Hacía considerar este modo divino de proceder, ante el caso de personas que ofreciendo signos claros de que Dios les llamaba, tenían miedo, o les faltaba generosidad. Una vez más lo plantearon en Buenos Aires en 1974. Alguien amigos suyos, a los que sólo parecía faltar un empujón chico, chico...
–No seré yo quien se lo dé... Porque la vocación al Opus Dei es divina. Y porque, hijo mío, yo... me resistí lo que pude. Mea culpa, mea culpa. Me resistí. Yo distingo dos llamadas de Dios: una al principio sin saber a qué, y yo me resistía. Después..., después ya no me resistí, cuando supe para qué.
Dios fue preparándole de una manera progresiva, en contra, incluso, de su personal inclinación y de sus propios planes:
Recuerdo que, cuando cursaba el bachillerato, estudiábamos latín en el colegio.

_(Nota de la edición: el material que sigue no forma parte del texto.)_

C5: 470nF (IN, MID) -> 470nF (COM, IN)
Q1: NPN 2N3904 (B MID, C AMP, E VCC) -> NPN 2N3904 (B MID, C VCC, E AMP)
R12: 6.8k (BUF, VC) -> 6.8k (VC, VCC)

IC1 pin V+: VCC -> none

A mí no me gustaba; de una manera necia –¡estoy ahora tan dolido de eso!– decía: el latín, para los curas y los frailes... ¿Veis que estaba bien lejos de ser sacerdote?

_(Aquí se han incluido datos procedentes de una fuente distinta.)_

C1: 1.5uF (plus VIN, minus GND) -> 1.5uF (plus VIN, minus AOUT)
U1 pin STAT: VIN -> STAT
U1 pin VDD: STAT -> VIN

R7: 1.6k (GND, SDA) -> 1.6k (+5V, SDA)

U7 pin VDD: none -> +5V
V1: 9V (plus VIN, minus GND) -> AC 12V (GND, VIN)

El 1 de julio de 1974, en Santiago de Chile, el Fundador del Opus Dei alentaba a un grupo numeroso de personas a luchar por Jesucristo y a llevar a Dios muchas almas. Y, para que supieran vencer posibles cobardías, o falsos respetos a la libertad ajena, concluía: A mí, Jesucristo no me pidió permiso para meterse en mi vida. Si a mí me dicen, en ciertos tiempos, que iba a ser cura... ¡Y aquí estoy!
Muchas veces reiteró esta idea: Nunca pensé en dedicarme a Dios. No se me había presentado el problema, porque pensaba que eso no era para mí. Pero el Señor iba preparando las cesas, me iba dando una gracia tras otra, pasando por alto mis defectos, mis errores de niño y mis errores de adolescente...

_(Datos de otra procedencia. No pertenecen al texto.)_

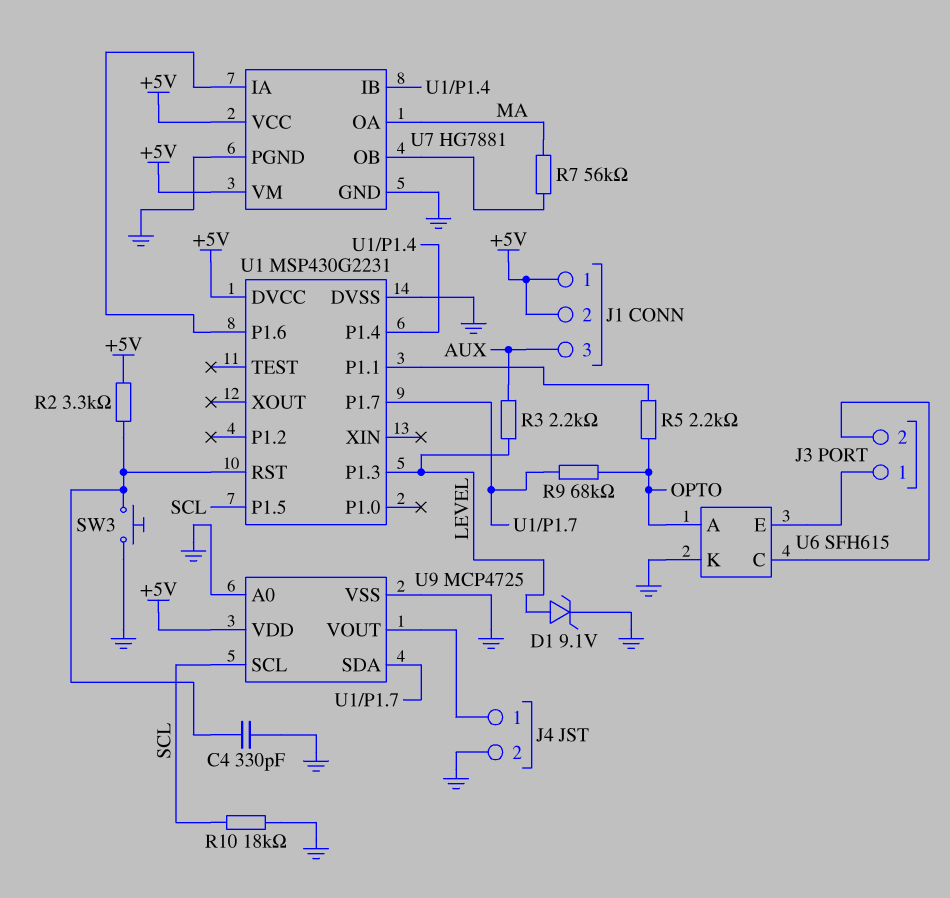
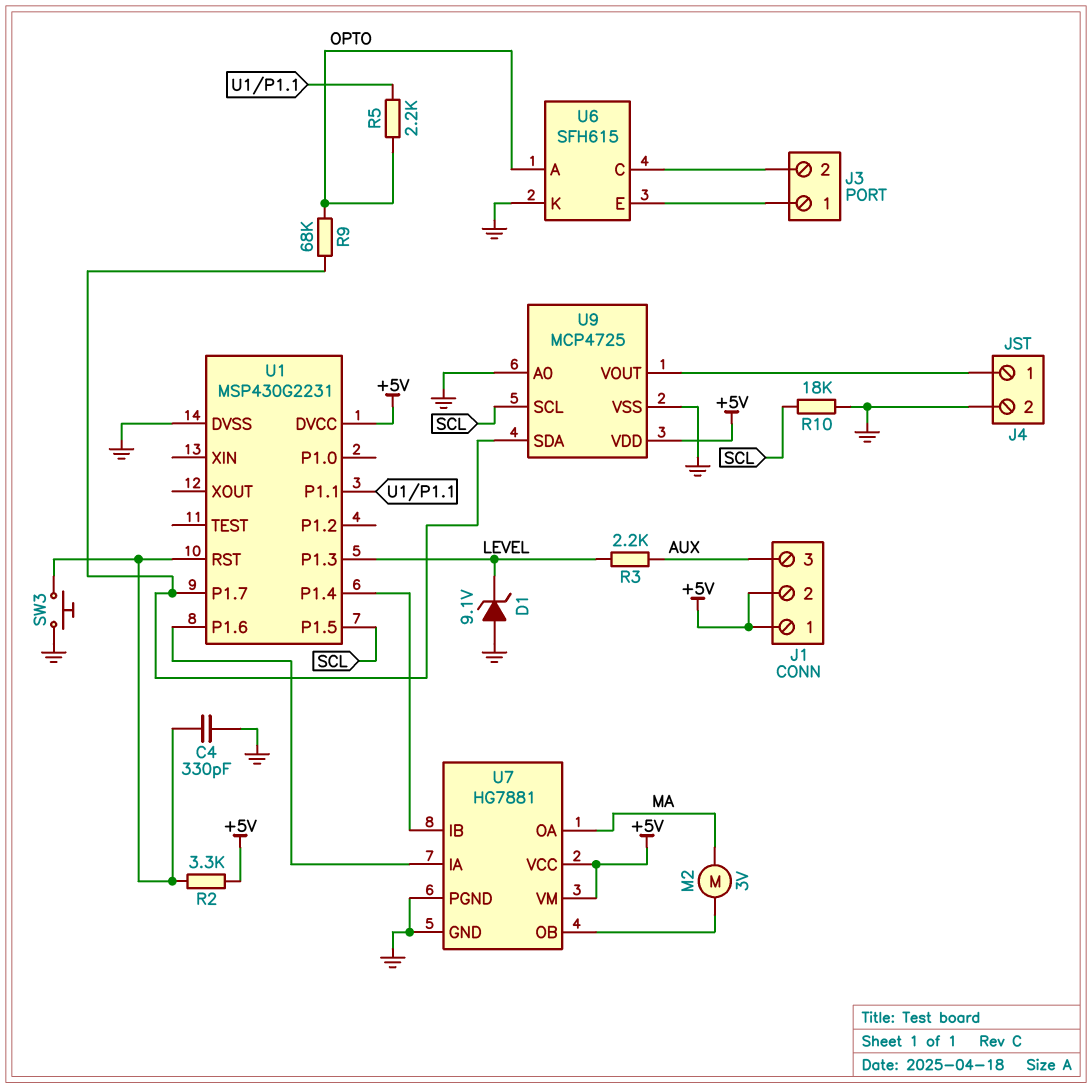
D1: zener 9.1V (A LEVEL, K GND) -> zener 9.1V (A GND, K LEVEL)
M2: none -> motor 3V (MA, U7/OB)
R7: 56k (MA, U7/OB) -> none

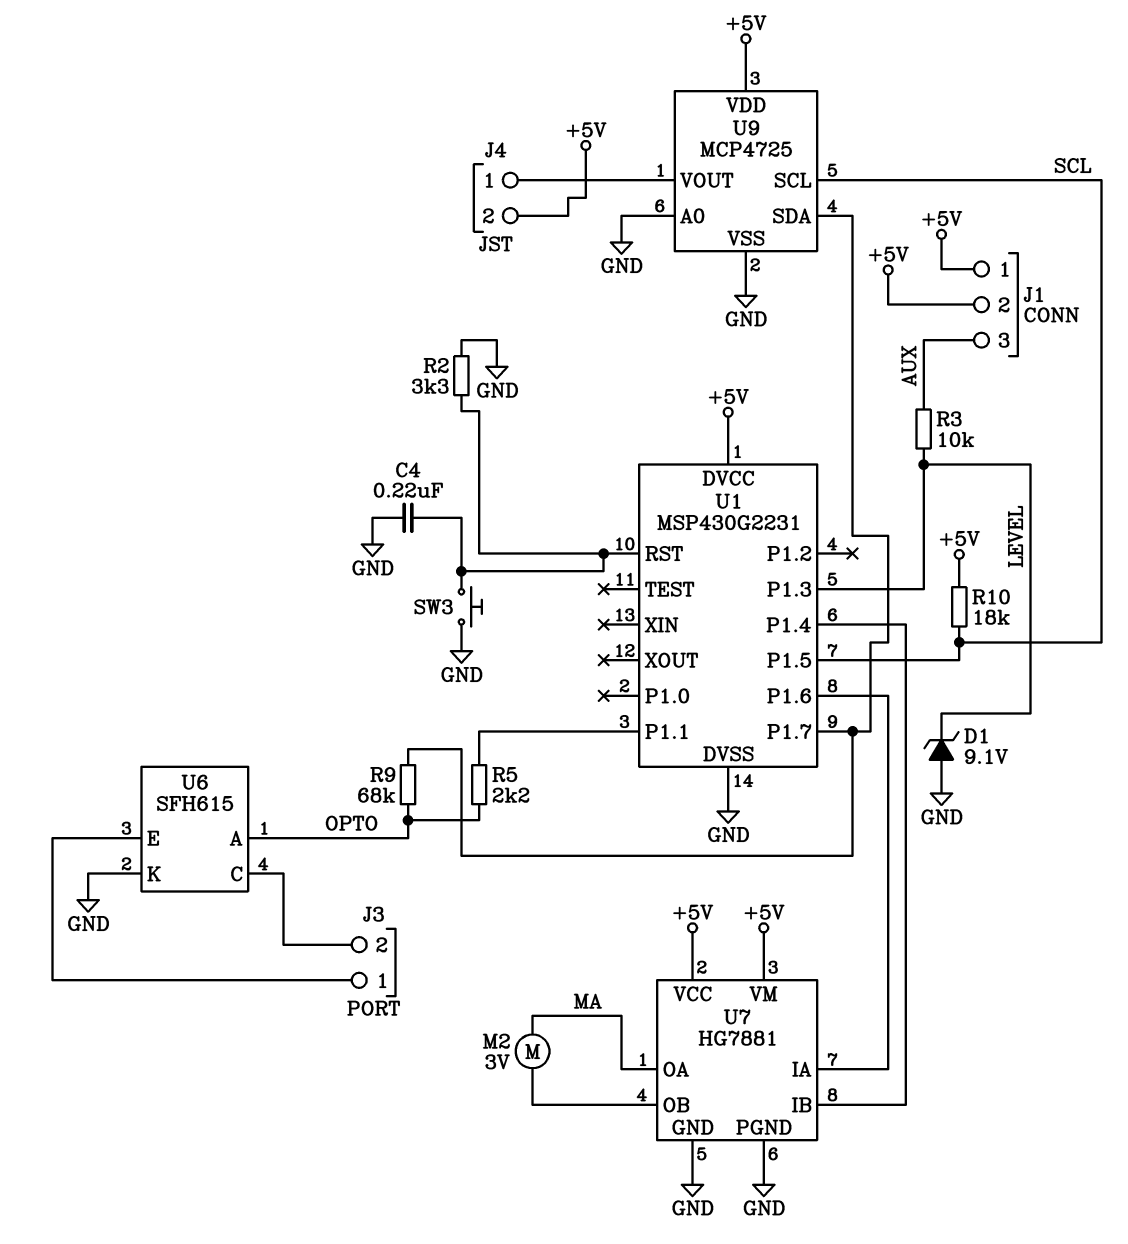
C4: 330pF (GND, U1/RST) -> 220nF (GND, U1/RST)
J4 pin 2: GND -> +5V
R2: 3.3k (+5V, U1/RST) -> 3.3k (GND, U1/RST)
R3: 2.2k (AUX, LEVEL) -> 10k (AUX, LEVEL)
R10: 18k (GND, SCL) -> 18k (+5V, SCL)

Un día de fuerte helada, en pleno invierno de Logroño, Josemaría –aún adolescente– vio las huellas de los pies descalzos de un Carmelita sobre la nieve. Estas huellas removieron su corazón, que se encendió en deseos de un amor grande. Ante el sacrificio, por amor de Dios, de aquel fraile, Josemaría se preguntaba qué hacía él por su Dios.
Sintió Josemaría estos barruntos del Amor cuando tenía quince o dieciséis años. A la vez, se daba perfectamente cuenta de que el Señor quería algo de él, pero no sabía qué era. En aquellos días de invierno, en los primeros meses de 1918, fui a charlar en varias ocasiones con el P. José Miguel, uno de los frailes que vivían al lado del Convento de las Carmelitas descalza, y atendían su iglesia.
Después, Josemaría pensó ser sacerdote. ¿Por qué me hice sacerdote?, se preguntaría años más tarde: Porque creí que así sería más fácil cumplir una voluntad de Dios, que no conocía. Desde unos ocho años antes de mi ordenación la barruntaba, pero no sabía qué era, y no lo supe hasta 1928. Por eso me hice sacerdote.
Fue constante desde entonces su oración por aquello que aún ignoraba. En su alma cuajaría con los años un clamor hecho de jaculatorias: Domine, ut sit! Domina, ut sit! (Señor, Señora, ¡que sea!). Y exclamaría, como cantando, aquellas palabras del Señor: Ignem veni mittere in terram, et quid volo nisi ut accendatur? (“Fuego he venido a traer a la tierra, ¿y qué quiero sino que se encienda?”). La respuesta se imponía inequívoca: Ecce ego, quia vocasti me! (“Aquí estoy, porque me has llamado”).
Josemaría habló con su padre. Don José Escrivá oyó, sorprendido, sus confidencias. Como siempre había aceptado dócilmente la Voluntad de Dios, respetó y amó el camino que el Señor trazaba para su hijo. Le debió costar mucho, porque él tenía otra idea, pero favoreció la decisión: A él le debo la vocación, observaría siempre el Fundador del Opus Dei.
La Baronesa de Valdeolivos detalla una anécdota que sucedió en el verano de 1919. Don José Escrivá fue a Fonz para payar unos días con sus hermanos y les enseñó fotografías de sus hijos: de Santiago, que acababa de nacer –”éste es el benjamín”, señalaba–, de Carmen y de Josemaría. Se le notaba muy orgulloso de ellos. Y mostrando una foto de Josemaría, anunció pensativo: –Este me ha dicho que quiere ser sacerdote, pero a la vez va a estudiar para abogado. Nos costará un poco de sacrificio.
Por su parte, el propio Fundador del Opus Dei contaría:
Un buen día le dije a mi padre que quería ser sacerdote: fue la única vez que le vi llorar. Él tenía otros planes posibles, pero no se rebeló. Me dijo:
–Hijo mío, piénsalo bien. Los sacerdotes tienen que ser santos... Es muy duro no tener casa, no tener hogar, no tener un amor en la tierra. Piénsalo un poco más, pero yo no me opondré.
Y me llevó a hablar con un sacerdote amigo suyo, el abad de la colegiata de Logroño.
La colegiata de Logroño –llamada vulgarmente “La Redonda”– es hoy concatedral de la diócesis de Calahorra, Logroño y La Calzada. Entonces, el abad era don Antolín Oñate Oñate –más tarde nombrado chantre de Calahorra, en 1943–, una verdadera institución en Logroño.
También orientó a Josemaría, por encargo de su padre, don Albino Pajares, sacerdote castrense que estuvo destinado en Logroño desde febrero de 1917 hasta mayo de 1920.
Don Antolin y don Albino le animaron a que siguiera en su vocación y le ayudaron, como profesores, para completar los cursos de Filosofía, para profundizar en el latín y para el primer año de Teología, que hizo como alumno externo en el Seminario de Logroño. El Fundador del Opus Dei estuvo siempre muy agradecido a estos dos sacerdotes.
Sabemos, sin embargo, que no le interesaba la carrera eclesiástica; no le atraía ser cura, en el sentido usual que el término tenía entonces para el gran público: Aquello no era lo que Dios me pedía, y yo me daba cuenta: no quería ser sacerdote para ser sacerdote, el cura, que dicen en España. Yo tenía veneración al sacerdote, pero no quería para mí un sacerdocio así.